The Next Generation: Education and Youth Transitions
Age at school transition and children’s cognitive and non-cognitive outcomes
Summary: From 2019, all Australian states and territories have taught year seven in secondary school as opposed to in primary school. Was this policy-led change successful in improving academic performance? Were there any spillover effects on student wellbeing and personality? To the best of our knowledge this paper is the first to empirically evaluate the move of year seven to secondary schools across the country. Using individual-level HILDA data and school-level information from ACARA we employ a difference-in-difference methodology finding negative impacts on cognition, emotional stability, extroversion and locus of control.
Presenter: Ms Thea Green (University of Western Australia)

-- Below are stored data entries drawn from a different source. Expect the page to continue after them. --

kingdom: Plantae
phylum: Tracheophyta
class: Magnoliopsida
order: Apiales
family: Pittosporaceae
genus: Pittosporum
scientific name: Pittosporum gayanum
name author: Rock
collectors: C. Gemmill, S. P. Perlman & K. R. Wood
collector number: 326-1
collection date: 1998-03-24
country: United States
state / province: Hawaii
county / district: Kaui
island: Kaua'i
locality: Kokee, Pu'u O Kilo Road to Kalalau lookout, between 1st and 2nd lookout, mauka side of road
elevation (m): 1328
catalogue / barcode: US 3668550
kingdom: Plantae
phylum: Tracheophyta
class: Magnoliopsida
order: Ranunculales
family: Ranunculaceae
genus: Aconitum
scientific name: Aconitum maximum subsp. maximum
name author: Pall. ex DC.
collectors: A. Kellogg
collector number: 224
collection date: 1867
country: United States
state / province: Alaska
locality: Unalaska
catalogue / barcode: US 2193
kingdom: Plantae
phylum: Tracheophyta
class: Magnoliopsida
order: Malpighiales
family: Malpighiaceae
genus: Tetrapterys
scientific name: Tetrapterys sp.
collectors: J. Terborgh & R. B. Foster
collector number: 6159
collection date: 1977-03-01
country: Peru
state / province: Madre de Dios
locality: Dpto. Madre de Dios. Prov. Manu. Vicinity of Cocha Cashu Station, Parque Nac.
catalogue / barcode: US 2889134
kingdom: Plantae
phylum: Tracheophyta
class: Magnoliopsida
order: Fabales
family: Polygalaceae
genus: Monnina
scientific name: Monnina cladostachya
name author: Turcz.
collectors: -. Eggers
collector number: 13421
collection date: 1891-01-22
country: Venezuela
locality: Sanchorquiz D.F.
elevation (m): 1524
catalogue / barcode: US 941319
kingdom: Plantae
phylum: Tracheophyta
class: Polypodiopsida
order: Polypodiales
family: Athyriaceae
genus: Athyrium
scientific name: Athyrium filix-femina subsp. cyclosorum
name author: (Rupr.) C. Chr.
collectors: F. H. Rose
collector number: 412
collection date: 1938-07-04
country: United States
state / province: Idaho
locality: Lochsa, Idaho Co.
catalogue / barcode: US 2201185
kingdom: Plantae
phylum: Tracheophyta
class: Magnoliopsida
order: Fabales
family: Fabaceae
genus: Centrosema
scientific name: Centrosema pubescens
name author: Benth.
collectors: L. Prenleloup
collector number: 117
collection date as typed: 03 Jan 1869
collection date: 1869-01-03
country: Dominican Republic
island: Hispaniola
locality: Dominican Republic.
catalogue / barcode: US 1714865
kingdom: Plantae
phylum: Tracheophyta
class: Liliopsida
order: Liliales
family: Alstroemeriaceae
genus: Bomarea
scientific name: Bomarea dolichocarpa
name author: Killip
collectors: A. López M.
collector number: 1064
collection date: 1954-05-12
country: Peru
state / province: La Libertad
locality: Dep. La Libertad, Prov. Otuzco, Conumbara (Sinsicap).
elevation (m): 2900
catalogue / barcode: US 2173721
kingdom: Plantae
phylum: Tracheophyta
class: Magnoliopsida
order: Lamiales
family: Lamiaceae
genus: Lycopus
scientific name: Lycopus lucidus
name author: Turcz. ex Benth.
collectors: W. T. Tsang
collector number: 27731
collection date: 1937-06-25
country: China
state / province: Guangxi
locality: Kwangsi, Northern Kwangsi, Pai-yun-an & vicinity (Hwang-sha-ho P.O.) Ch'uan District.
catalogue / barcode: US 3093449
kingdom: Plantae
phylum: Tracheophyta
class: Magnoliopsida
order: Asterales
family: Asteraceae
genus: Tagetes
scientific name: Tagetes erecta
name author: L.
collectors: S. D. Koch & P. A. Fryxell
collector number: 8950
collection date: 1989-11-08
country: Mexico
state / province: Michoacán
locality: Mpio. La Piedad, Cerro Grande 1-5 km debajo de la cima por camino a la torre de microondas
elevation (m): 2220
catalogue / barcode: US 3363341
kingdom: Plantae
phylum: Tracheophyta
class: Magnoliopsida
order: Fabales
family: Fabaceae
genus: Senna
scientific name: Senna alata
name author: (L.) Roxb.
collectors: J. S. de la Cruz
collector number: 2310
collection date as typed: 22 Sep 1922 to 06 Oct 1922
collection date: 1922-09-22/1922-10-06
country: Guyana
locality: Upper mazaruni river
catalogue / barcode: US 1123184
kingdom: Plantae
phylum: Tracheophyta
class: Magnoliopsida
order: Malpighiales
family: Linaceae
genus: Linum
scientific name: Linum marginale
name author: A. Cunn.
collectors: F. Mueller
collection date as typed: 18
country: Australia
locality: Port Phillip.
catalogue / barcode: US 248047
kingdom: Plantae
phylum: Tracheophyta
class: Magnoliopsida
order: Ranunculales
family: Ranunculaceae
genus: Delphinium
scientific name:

Thea Harpley Green graduated from the University of Western Australia in 2020 with an Honours Degree in Economics. Her research areas of interest include the economics of education and behavioural economics focusing on adolescent well-being and non-cognitive development.
School-to-work transition and subjective wellbeing in Australia
Summary: The school-to-work transition is a demanding period during an individual’s life course in all societies particularly because the educational decisions made during this period have long-lasting consequences in multiple life domains. Moreover, adverse starting points after secondary school are likely to lead to adverse outcomes that might cumulate over the life course. This study analyses subjective well-being during this sensitive period and examines the following two questions. First, how do different school-to-work transitions relate to subjective wellbeing changes? Second, how does subjective well-being develop during and after secondary schooling? As the school-to-work transition period is structured by gender, each analytical step aims to identify gender differences. Furthermore, based on life course theories, this study investigates whether adverse starting points after secondary school lead to cumulative effects in the development of subjective wellbeing.
Presenter: Dr Hans Dietrich (Institute for Employment Research (IAB))
Dr Hans Dietrich is a Senior researcher, Institut für Arbeitsmarkt- und Berufsforschung (IAB), Nürnberg and Adjunct professor at Friedrich-Alexander-Universität Erlangen/Nürnberg. His research interests include sociology of education and qualification, life course research, labour market research, school to work transitions and youth unemployment in Germany and Europe, labour market policy for young people.
Work and family life transitions and trajectories for young Australians: Insights from the children of HILDA
Summary: Young people who are emerging into adulthood face major life transitions around work and family domains. For recent cohorts of young people, the transition into adulthood is understood to be more diverse and difficult than in previous cohorts. While we know what the transitions and likely trajectories of young people (ages 16-25) are as they enter adulthood, we know relatively little about the influence of family background factors and characteristics on these different trajectories.
Presenters: Professor Belinda Hewitt (The University of Melbourne) & Professor Ann Evans (The Australian National University)
Professor Belinda Hewitt
Belinda Hewitt is a Professor of Sociology in the School of Social and Political Sciences at the University of Melbourne. Her research examines gender, work and family dynamics from a longitudinal and life course perspective.
Professor Ann Evans
Ann Evans is a Professor of Demography and the Dean for Higher Degree Research at the Australian National University (ANU). As a family demographer she has made a major contribution to understanding modern family dynamics in Australia. Her work is concerned with inequality in transitions in intimate relationships and decisions to have children.